§ **Action item**: Everything in the listing below except the pictures should be reproduced exactly.

**** Data excerpts ****

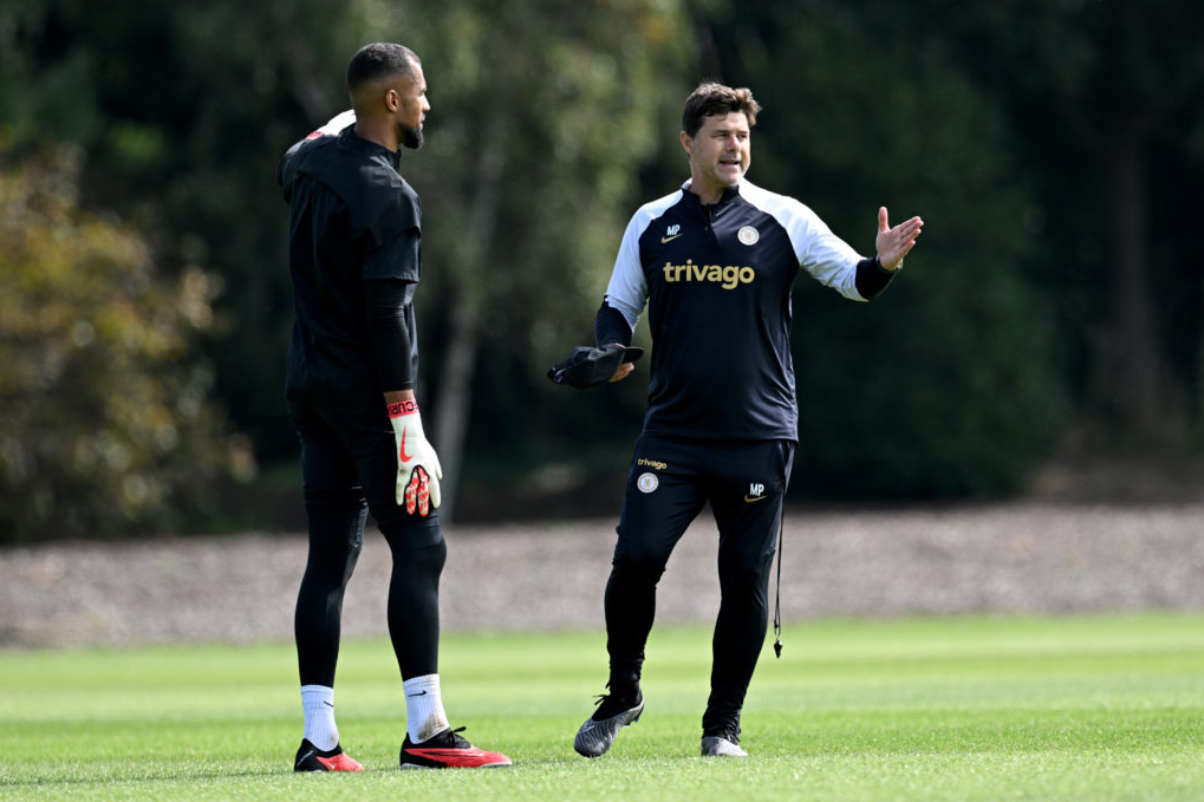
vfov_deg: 3.4
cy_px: 402
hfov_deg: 5.1
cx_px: 600
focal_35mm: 402
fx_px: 13442
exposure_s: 1/2500
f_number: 3.5
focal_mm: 400
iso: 400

****

§ **Answer box**:
vfov_deg: 3.4
cy_px: 402
hfov_deg: 5.1
cx_px: 600
focal_35mm: 402
fx_px: 13442
exposure_s: 1/2500
f_number: 3.5
focal_mm: 400
iso: 400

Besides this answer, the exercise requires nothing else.